Personal information
- Date of birth: 3 January 1992 (age 34)
- Place of birth: Peschiera del Garda, Italy
- Height: 1.94 m (6 ft 4+1⁄2 in)
- Position: Centre back

Youth career
- 2008–2011: Chievo

Senior career*
- Years: Team / Apps / (Gls)
- 2011: Brno / 5 / (0)
- 2011–2012: Chieti / 30 / (3)
- 2012–2013: Torino / 0 / (0)
- 2013–2014: Como / 10 / (0)
- 2015–2016: Juve Stabia / 33 / (1)
- 2016–2018: Avellino / 43 / (0)
- 2018–2020: Salernitana / 53 / (1)
- 2020–2021: Novara / 23 / (1)
- 2021–2022: Gubbio / 15 / (1)
- 2022: Sambenedettese / 7 / (0)

International career
- 2012: Italy U20 Lega Pro / 2 / (0)

= Marco Migliorini =

Italian footballer

Marco Migliorini (born 3 January 1992) is an Italian former footballer who played as a centre back. He is a former Italy U20 Lega Pro international.

==Club career==
Born in Peschiera del Garda, the Province of Verona, Veneto, Migliorini started his career at A.C. ChievoVerona. He was a member of the U17 team in the 2008–09 season. He spent one and a half seasons with the reserve team from 2009 to January 2011. On 15 January 2011, Migliorini left for Brno.

===Chieti===
On 11 October 2011 Italian fourth division club Chieti completed the bureaucracy to sign Migliorini. Migliorini immediately played in the round 9. In total, he only missed 4 times out of a possible 34 matches (rounds 9 to 42) in the 2011–12 season, including one due to a fourth caution. That season he was also selected to the representatives of second division group B, losing to first division A in 2012 Lega Pro Quadrangular Tournament. In April 2012, he was included in Italy U20 Lega Pro team for a youth tournament in Dubai, beating Al-Shabab in the final. He also played the postseason match against San Marino, winning 8–0.

===Torino===
On 7 July 2012, Serie A newcomer Torino F.C. signed Migliorini outright, for €280,000 in a 3-year contract. He wore no.53 shirt for the first team. However, he struggled to get into the side due to the form of Italian International Angelo Ogbonna and Polish International Kamil Glik who were the club's regular centre backs.

===Como===
On 4 January 2013, Migliorini was sold to Calcio Como from Turin, with Simone Maugeri moved from Como to Piedmont.
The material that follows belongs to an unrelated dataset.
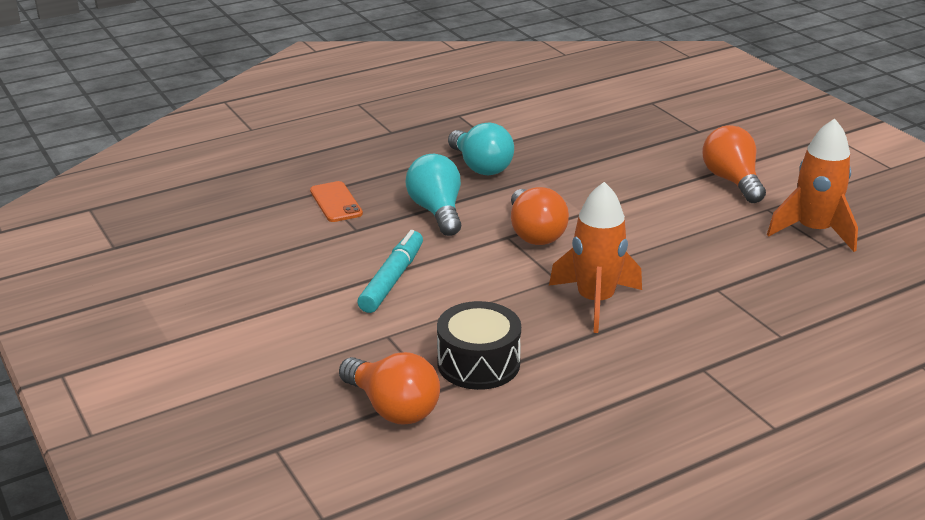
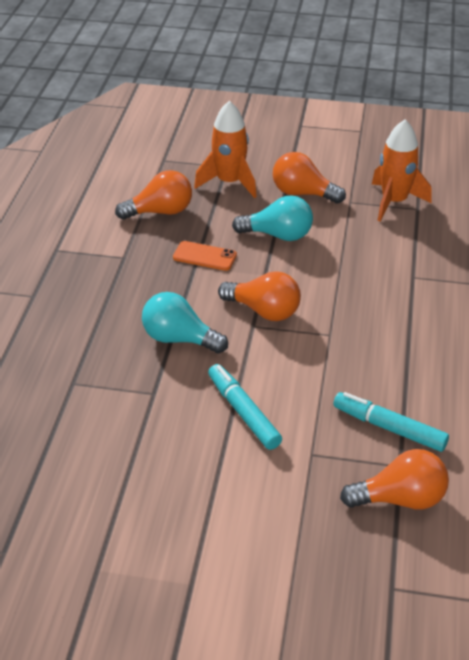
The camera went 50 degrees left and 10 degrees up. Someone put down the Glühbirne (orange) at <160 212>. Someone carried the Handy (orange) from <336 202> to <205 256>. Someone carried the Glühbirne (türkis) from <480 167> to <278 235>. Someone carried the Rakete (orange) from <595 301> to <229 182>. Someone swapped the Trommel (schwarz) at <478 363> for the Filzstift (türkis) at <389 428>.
Migliorini missed the first half of the 2013–14 Lega Pro Prima Divisione season due to injury. On 1 February 2014, the contract was terminated by mutual consent.

===Juve Stabia===
On 15 June 2014, he was signed by Manager Giuseppe Pancaro for Juve Stabia in a 2-year contract. He impressed in his first season at the club leading the club to a 3rd-place finish in Lega Pro and reaching the playoffs for Serie B, however Juve Stabia missed out on promotion after losing their playoff match 5–4 on penalties to Bassano Virtus after a 1–1 draw on 17 May 2015.

After speculation linking him with a move to Tottenham Hotspur, on 19 July 2015, Juve Stabia Sporting Director Pasquale Logiudice confirmed that newly promoted Serie A side Carpi F.C. 1909 and English Championship club Leeds United were interested in signing the player.

===Salernitana===
In August 2018, he signed with Salernitana.

===Novara===
On 4 October 2020 he moved to Novara.

===Gubbio===
On 25 August 2021, he joined Gubbio.

==International career==
In April 2012 he represented Italy U20 Lega Pro team for a youth tournament in Dubai. He also played against San Marino Under 21s, winning 8–0.